A complication for Measure M

Whether Measure M, the county library system’s one-eighth-cent sales tax measure, is bound for victory or defeat next month, the libraries will still have some issues to sort out when it comes to finances.

That’s because there is a statewide cap in place on the amount of sales tax that can be imposed in a given jurisdiction. And Measure M, the Library Improvement Act, contains a provision requiring that the state Legislature raise that cap before money can be collected.

As a result, even if Measure M garners the two-thirds vote it needs to pass, “We won’t be able to collect the tax,” said library commissioner Joanne Sanders, a former Sonoma council member.

At least, not until legislators in Sacramento raise Sonoma County’s sales tax cap “by at least the amount of tax imposed by this ordinance,” as Measure M states in its language.

A curious aspect of the provision is that no part of Sonoma County is so close to the limit that Measure M’s .125 percent hike would have

exceeded it.

California Revenue and Taxation Code Section 7251.1 states that the combined sales tax rate in a county or jurisdiction may not be 2 percent higher than the state tax rate of 7.5 percent – an effective cap of 9.5 percent.

According to the state Board of Equalization, Cotati currently has the highest sales tax rate in Sonoma County at 9.25 percent – still within the bounds of a Measure M tax hike. (By comparison, Sonoma’s sales tax rate is 8.75 percent, as is Santa Rosa’s, Healdsburg’s and Rohnert Park’s. Petaluma’s current sales tax rate is 8.25 percent.)

But as Sonoma County Library system director Brett Lear explained, when the Board of Supervisors put Measure M on the ballot, its members inserted the provision because they also were planning to add another quarter-cent sales tax for road improvements.

That would have potentially increased Cotati’s tax rate to 9.625 percent.

At the time, “They knew that if both passed, they might not collect revenue for one or the other throughout the county,” Lear said.

Supervisors later changed their mind about the quarter-cent tax, putting it off until a future election.

But by then the Library Improvement Act contained the provision requiring state legislators to raise the cap.

Lear said county leaders still intend to get the sales tax cap lifted, adding, “The county Board of Supervisors is actively working with the state Legislature to get that done.”

According to Sanders, “Those wheels started to turn when this tax was being contemplated by the county and the Sonoma County Library Commission. But we ran out of time with the Legislature” during its last session. She and Lear both believed that Sacramento would be successful in raising the cap during the next legislative session.

Lear added that the library system could use its “modest amount of reserves … while we wait for the cap to be lifted.”

He also noted that the 10-year limit on the tax won’t begin until after taxes start to be collected. “If we don’t start getting the money until, say, March of next year, the 10-year clock starts ticking then. … The voters will get 10 years of enhanced library services regardless.”

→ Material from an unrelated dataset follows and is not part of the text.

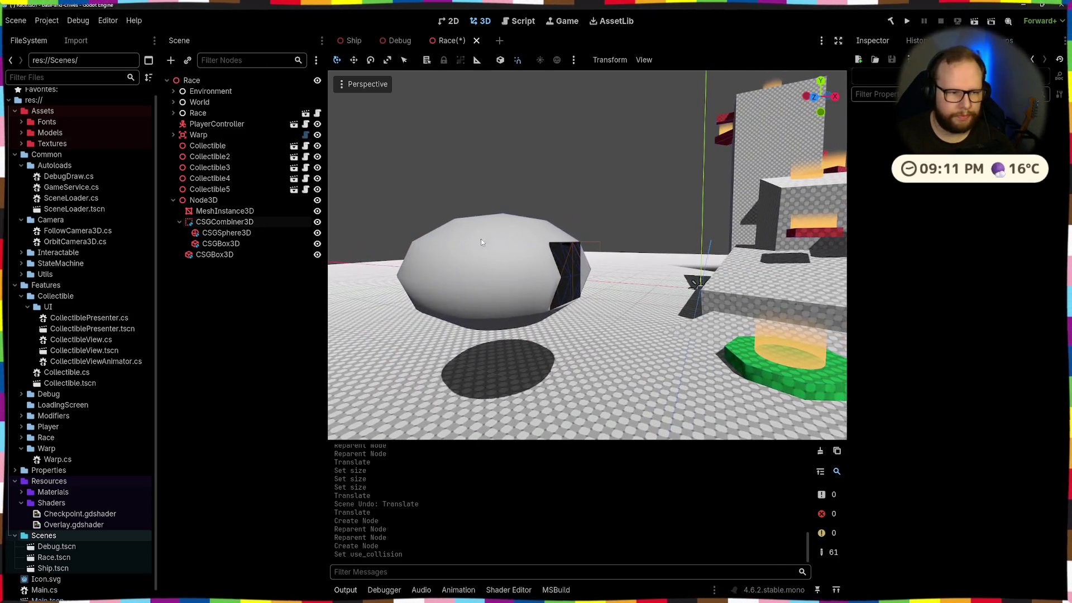
Step: Frame the new CSGBox3D and review its transform alongside the mesh and inner box
{"action": "left_click", "coordinate": [215, 255]}
{"action": "double_click", "coordinate": [215, 255]}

Measure M would generate an estimated $8 million to $10 million per year over 10 years. It is intended to restore library hours by supplementing the system’s current revenue stream of 22.5 cents per every $1,000 in assessed property tax value per year.

Locally, however, some library branches have their own forms of revenue – and in this regard none in Sonoma County is better off than the Sonoma Valley branch.

That point was driven home again last month after the library branch received an unexpected gift from the estate of Jane Kunde for $700,000.

The money was essentially Kunde’s IRA, Sanders said. A member of the family that owns Kunde Estate Winery and Vineyards in Kenwood, Jane Kunde was well-known as a devoted library volunteer, commissioner and supporter.

Sanders said the latest windfall was “not unprecedented,” and could be spent only on improvements to the Sonoma Valley branch on Napa Street.

“It could be for a special reading area, a reading room, it could be for a special (book) collection, it could be for the building maintenance,” she said.